MaartenGr / PolyFuzz

Fuzzy string matching, grouping, and evaluation.
https://maartengr.github.io/PolyFuzz/
MIT License
733 stars 67 forks source link

Extreme memory use in TFIDF matcher in 0.3 #20

Closed adamskogman closed 3 years ago

adamskogman commented 3 years ago
tfidf = TFIDF(n_gram_range=(3, 3), model_id='normalize', min_similarity=0.94)
model = PolyFuzz(tfidf)
model.match(source_names, target_names)

Using polyfuzz[fast]

source is ~2500 names, target is ~1.5 million names.

In 0.2.2, this runs well, and the memory size of Python goes from 1 GB to 1.5 GB during this operation.

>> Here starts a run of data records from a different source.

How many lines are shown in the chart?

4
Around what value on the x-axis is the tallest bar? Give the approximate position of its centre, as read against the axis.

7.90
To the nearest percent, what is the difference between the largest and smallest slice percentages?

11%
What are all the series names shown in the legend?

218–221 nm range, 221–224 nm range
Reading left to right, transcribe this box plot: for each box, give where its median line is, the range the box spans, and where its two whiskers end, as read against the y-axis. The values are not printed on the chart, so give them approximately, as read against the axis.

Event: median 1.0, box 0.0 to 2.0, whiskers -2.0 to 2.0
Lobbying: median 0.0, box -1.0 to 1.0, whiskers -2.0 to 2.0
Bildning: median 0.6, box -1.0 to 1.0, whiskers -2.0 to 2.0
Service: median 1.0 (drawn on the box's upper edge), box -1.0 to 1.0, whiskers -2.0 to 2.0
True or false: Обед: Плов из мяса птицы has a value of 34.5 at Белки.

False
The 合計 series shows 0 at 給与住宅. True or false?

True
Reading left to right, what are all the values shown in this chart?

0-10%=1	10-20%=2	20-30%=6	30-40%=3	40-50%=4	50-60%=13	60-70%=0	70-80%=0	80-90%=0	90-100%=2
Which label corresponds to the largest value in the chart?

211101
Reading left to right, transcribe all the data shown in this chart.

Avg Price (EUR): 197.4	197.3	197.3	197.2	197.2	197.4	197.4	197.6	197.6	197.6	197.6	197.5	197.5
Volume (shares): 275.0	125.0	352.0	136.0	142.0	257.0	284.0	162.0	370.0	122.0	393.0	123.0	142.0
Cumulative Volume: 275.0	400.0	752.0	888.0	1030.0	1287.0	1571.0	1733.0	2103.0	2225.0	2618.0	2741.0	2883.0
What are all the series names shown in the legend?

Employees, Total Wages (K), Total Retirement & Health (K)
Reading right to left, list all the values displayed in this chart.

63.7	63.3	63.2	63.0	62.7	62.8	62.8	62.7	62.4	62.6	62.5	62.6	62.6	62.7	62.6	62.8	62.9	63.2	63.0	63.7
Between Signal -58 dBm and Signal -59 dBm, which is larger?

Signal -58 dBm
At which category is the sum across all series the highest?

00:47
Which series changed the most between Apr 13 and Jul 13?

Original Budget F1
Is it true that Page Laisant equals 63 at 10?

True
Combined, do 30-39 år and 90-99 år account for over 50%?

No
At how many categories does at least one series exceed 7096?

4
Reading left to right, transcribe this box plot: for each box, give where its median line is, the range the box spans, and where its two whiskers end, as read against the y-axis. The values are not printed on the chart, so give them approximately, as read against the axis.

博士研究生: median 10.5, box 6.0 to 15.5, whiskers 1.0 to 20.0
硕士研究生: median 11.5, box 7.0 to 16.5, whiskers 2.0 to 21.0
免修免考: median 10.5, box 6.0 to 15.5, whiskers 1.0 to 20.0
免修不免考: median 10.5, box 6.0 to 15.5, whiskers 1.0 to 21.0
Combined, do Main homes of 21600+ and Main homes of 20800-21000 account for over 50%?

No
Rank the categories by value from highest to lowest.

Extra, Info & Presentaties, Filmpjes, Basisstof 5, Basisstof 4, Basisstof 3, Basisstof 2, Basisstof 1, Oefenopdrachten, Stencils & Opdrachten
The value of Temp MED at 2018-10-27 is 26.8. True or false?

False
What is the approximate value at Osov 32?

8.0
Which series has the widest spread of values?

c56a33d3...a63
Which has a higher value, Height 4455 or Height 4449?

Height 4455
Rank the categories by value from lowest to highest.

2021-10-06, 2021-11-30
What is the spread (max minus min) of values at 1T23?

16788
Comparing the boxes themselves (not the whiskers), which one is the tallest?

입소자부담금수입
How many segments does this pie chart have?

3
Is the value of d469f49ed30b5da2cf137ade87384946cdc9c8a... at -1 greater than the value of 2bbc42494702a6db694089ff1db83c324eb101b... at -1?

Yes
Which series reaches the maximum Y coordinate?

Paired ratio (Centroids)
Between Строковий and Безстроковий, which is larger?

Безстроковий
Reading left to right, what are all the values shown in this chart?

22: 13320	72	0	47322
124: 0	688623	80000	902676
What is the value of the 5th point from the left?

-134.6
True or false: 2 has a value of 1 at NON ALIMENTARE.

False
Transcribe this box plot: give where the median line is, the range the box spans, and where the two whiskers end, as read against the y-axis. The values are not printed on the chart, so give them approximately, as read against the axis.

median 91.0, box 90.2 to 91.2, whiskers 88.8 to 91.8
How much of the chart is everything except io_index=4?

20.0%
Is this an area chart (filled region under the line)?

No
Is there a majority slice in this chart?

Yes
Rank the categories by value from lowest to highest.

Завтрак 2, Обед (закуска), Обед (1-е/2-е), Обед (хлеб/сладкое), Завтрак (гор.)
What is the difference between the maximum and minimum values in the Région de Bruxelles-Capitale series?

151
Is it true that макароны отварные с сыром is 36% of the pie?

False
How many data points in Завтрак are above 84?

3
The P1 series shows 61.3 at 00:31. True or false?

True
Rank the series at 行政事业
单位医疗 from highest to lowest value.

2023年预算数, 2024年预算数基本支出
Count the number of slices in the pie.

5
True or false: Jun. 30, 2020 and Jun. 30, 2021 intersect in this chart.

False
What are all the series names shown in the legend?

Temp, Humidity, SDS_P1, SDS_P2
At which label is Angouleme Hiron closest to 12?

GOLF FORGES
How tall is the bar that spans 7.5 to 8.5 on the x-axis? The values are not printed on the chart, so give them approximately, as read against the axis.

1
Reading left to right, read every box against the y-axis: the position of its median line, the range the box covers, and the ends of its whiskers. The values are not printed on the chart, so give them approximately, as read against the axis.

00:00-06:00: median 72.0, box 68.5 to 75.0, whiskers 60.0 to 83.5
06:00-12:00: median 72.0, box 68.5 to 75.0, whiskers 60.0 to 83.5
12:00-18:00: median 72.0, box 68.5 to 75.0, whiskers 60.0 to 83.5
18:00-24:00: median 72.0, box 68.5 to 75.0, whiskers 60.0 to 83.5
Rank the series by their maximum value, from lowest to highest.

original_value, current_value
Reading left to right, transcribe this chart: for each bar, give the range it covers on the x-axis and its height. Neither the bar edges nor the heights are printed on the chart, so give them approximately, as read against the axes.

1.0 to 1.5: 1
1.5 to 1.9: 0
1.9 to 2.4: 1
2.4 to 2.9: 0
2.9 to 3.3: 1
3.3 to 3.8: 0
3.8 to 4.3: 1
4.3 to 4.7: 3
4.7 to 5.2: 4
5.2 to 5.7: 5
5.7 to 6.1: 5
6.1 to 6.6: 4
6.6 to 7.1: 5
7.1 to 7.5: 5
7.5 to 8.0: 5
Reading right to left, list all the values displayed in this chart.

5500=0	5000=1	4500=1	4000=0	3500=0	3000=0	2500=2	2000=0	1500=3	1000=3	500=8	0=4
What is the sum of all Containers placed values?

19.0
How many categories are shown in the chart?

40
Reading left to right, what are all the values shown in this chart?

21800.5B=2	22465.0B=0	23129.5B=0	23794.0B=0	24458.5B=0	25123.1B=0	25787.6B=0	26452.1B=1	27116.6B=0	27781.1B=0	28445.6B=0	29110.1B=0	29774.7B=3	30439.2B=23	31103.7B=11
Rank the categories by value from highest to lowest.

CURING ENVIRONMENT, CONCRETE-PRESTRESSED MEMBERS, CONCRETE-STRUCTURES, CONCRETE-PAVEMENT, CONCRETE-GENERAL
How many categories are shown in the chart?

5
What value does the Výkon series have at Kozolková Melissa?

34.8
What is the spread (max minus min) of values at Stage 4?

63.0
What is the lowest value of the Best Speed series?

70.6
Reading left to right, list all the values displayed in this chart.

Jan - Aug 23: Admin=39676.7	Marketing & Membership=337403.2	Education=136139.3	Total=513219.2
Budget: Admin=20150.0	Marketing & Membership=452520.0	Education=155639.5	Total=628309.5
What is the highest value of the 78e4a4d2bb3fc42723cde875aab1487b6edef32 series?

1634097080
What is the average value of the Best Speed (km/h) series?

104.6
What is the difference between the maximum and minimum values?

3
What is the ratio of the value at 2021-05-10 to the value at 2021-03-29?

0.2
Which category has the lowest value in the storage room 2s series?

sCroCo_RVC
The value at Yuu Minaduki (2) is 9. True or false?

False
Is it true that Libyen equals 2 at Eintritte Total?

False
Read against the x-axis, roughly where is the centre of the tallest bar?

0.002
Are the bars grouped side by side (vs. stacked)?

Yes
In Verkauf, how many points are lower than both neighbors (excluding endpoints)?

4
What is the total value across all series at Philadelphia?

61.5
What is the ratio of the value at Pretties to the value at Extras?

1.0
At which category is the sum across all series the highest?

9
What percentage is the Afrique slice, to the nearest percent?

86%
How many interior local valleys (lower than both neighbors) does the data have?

In 0.3, the memory of the process goes up to 40GB (fourty!).

Yes, I have a big laptop. But this fails in Docker, which has a hard cap of 4 GB in our case.

MaartenGr commented 3 years ago

I think it is trying to go from the sparse TF-IDF matrix to a normal numpy array which makes the memory usage explode:

https://github.com/MaartenGr/PolyFuzz/blob/a60dfc62e9b31e188490ebabd1c9481d58f7732b/polyfuzz/models/_utils.py#L88-L89

For now, I would suggest either using 0.2.2 or use method="knn" or method="sklearn".

I will try to see if it is possible to fix this issue whilst still keeping it possible to select a top_n.

MaartenGr commented 3 years ago

@adamskogman Just updated PolyFuzzy to 0.3.2 which should fix your issue. Let me know if it does not work!